------ Document extract

Northwest Portland Area Indian Health Board: Indian Leadership for Indian Health

Spokane Tribe

Spokane Tribe
David C. Wyncoop Memorial Clinic
PO Box 100
Wellpinit, WA 99040
Phone: 509-258-4517
Fax: 509-258-9243
Webpage: http://www.spokanetribe.com

About the Clinic

Facilities/Services Planning

MISSION
To promote and facilitate engineering planning and construction support for the IHS national facilities program by developing and enhancing relationships among Tribes, area offices, and Service Unit engineers and related professionals dealing in building health care systems.

Attainment of the IHS and DHHS missions
The DFPC mission is achieved by:

* Maintaining a priority list based on relative need.
* Supporting tribes when they choose to assume facilities-related responsibilities.
* Planning health care and associated facilities to minimize facility life-cycle costs.

------------

How to complete this task => Quote the stretch of the Spokane Tribe clinic page from "Facilities/Services Planning" through "assume facilities-related responsibilities.". The rows that come next are separate material and are not part of the Spokane Tribe clinic page.

------ Dataset content

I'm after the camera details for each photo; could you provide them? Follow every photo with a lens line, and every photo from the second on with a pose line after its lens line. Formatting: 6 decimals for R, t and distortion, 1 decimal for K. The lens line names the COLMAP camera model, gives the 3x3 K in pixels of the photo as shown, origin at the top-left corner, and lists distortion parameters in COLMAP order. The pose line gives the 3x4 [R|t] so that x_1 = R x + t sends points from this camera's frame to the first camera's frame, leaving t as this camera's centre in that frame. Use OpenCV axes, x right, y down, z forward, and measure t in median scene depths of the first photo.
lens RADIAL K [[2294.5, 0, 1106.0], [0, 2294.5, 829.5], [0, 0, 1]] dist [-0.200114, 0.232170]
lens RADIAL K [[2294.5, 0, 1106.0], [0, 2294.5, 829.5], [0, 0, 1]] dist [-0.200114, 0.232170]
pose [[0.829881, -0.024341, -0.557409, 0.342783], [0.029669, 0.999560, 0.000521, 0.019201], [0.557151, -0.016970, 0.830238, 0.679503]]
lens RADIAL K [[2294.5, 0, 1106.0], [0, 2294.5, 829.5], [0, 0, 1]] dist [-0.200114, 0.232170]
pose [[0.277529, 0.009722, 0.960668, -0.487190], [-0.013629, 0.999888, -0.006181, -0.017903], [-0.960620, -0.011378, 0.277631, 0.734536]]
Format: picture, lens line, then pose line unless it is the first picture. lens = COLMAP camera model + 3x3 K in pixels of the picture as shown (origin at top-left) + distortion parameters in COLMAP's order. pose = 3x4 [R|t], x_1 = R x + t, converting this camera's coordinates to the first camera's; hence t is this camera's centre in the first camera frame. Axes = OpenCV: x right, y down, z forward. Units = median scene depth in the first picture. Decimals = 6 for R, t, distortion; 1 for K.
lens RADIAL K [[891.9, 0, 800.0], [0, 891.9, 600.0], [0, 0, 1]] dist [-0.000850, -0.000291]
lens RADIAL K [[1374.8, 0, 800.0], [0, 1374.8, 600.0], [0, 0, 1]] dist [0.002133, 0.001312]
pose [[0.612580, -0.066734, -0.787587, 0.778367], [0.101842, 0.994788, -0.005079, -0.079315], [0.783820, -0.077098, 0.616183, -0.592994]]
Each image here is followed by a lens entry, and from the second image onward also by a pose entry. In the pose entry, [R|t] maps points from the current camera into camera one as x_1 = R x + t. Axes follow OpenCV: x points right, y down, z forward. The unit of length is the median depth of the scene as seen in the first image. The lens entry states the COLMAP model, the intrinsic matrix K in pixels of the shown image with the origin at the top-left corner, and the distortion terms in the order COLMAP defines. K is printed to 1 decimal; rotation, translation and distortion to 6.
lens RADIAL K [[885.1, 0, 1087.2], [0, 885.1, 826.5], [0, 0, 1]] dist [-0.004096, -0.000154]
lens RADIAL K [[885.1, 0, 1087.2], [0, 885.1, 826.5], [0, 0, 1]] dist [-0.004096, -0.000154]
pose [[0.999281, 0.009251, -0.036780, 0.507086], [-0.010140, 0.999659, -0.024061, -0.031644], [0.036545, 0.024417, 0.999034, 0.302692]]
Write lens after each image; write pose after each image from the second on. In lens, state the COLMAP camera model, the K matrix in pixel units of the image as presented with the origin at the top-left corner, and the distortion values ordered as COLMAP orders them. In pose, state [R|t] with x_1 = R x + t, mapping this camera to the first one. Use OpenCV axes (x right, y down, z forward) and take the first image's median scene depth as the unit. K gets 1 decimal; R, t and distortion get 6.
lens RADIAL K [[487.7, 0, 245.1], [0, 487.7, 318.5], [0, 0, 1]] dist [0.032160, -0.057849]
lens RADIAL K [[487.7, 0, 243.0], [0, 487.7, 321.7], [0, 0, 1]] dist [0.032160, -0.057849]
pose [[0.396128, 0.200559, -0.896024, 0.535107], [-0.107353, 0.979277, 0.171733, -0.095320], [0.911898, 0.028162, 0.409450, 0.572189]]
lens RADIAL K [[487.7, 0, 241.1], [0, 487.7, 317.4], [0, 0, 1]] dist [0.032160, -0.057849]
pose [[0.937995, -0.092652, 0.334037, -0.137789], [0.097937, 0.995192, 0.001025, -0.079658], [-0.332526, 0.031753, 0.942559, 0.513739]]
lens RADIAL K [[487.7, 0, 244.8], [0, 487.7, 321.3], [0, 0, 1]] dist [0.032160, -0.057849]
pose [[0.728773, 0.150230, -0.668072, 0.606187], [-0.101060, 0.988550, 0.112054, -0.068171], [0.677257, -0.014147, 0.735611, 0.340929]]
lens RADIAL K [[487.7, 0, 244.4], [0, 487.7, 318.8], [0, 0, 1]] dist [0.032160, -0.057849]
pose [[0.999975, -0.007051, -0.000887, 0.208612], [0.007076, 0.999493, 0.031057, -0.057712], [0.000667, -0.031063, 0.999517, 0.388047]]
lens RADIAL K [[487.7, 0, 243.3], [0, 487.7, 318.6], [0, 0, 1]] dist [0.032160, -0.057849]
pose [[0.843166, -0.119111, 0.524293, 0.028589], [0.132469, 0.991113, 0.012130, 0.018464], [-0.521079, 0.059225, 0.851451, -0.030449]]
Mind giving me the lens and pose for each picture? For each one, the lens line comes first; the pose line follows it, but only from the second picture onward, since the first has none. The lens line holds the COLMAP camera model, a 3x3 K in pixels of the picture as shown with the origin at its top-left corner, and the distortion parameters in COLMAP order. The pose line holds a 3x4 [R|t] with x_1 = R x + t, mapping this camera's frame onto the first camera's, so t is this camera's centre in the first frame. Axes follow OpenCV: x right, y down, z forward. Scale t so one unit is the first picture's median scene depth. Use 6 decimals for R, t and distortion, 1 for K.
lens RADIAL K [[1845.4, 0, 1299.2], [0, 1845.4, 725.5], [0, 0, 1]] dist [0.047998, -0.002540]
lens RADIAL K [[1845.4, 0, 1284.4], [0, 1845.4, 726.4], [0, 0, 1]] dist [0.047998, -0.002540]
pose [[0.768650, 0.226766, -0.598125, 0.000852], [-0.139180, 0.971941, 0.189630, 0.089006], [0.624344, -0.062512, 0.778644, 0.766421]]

------------

Solution for this problem =>
Facilities/Services Planning

MISSION
To promote and facilitate engineering planning and construction support for the IHS national facilities program by developing and enhancing relationships among Tribes, area offices, and Service Unit engineers and related professionals dealing in building health care systems.

Attainment of the IHS and DHHS missions
The DFPC mission is achieved by:

* Maintaining a priority list based on relative need.
* Supporting tribes when they choose to assume facilities-related responsibilities.